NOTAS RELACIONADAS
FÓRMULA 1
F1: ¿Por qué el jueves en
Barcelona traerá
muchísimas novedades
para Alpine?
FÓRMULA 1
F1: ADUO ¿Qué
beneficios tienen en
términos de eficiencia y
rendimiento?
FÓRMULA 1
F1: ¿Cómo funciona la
--
__Problem__
Could you return all of the entries exactly as they stand?

__Written answer__
NOTAS RELACIONADAS
FÓRMULA 1
F1: ¿Por qué el jueves en
Barcelona traerá
muchísimas novedades
para Alpine?
FÓRMULA 1
F1: ADUO ¿Qué
beneficios tienen en
términos de eficiencia y
rendimiento?
FÓRMULA 1
F1: ¿Cómo funciona la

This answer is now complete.